Tenía un cuaderno en el que anotaba las cosas de cada día, un diario de clase
de tapas duras y rojas en el que reflejaba el trabajo, las compras, los
progresos, las ideas que se le ocurrían conforme iban pasando las horas. Eran
días y días en la pequeña escuela pero nunca parecía ninguna igual a otra,
todas tenían su secreto y en ellas siempre florecía algún niño, alguien que
descubría, por fin, una pequeña esquina del saber.
A
la escuela llegaban, todos los años, la Navidad y el Carnaval. El mes de diciembre era la
antesala de las dichas y todos preparaban con esmero las aulas para recibir la
buena noticia. En la esquina se colocaba un nacimiento, hecho con figuritas de
plastilina, de papel o de barro, que los propios niños traían y organizaban.

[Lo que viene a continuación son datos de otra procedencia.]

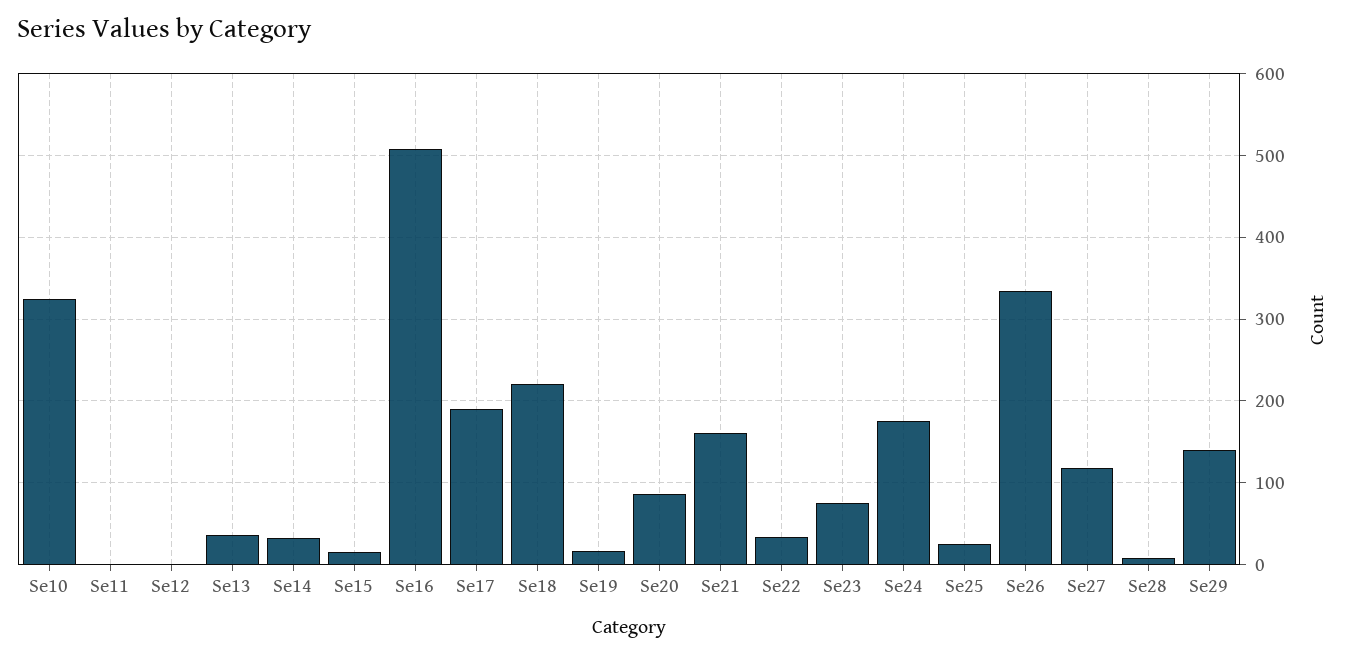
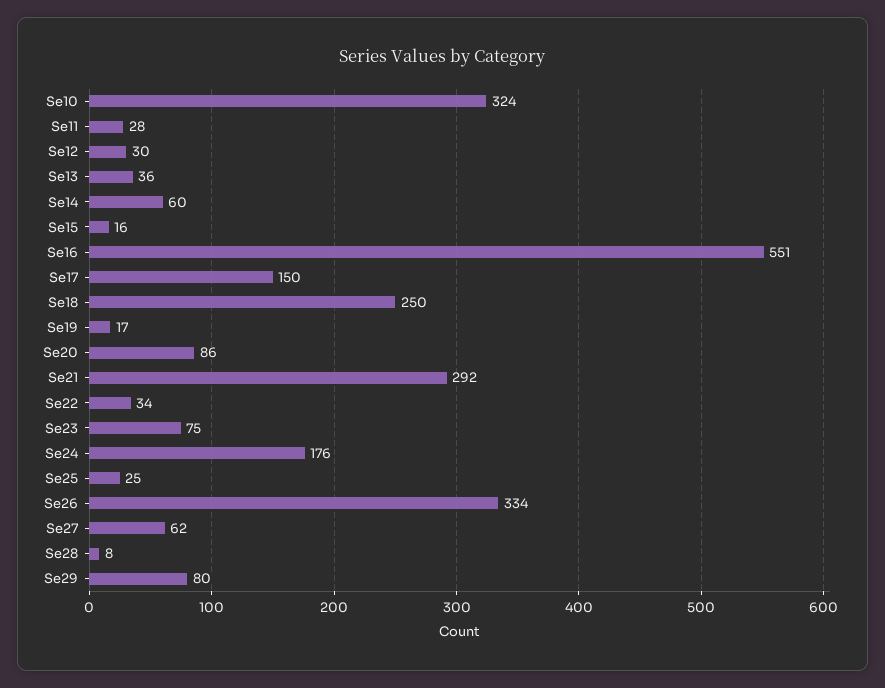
Se11: 0 -> 28
Se12: 0 -> 30
Se14: 30 -> 60
Se16: 510 -> 551
Se17: 190 -> 150
Se18: 220 -> 250
Se21: 160 -> 292
Se27: 120 -> 62
Se29: 140 -> 80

Había también tiras de espumillón en los dinteles de las puertas y las
ventanas; figuras recortadas colgadas de un hilo en las pizarras; adornos
pintados en los cristales con unas plantillas que hacían las maestras con mucho
cuidado. Los niños llevaban panderetas y zambombas y todos los días, al final
de la jornada, ya en la tarde, se cantaban villancicos antes de que la escuela
se quedara sola, muda y sombría. Los últimos días había funciones de teatro y
los niños se vestían de pastores, de vírgenes y santos, recitaban poemas y
hacían juegos y carreras en la plaza, en torno a la escuela, porque no había
patio de recreo y la plaza era el reino de la escuela.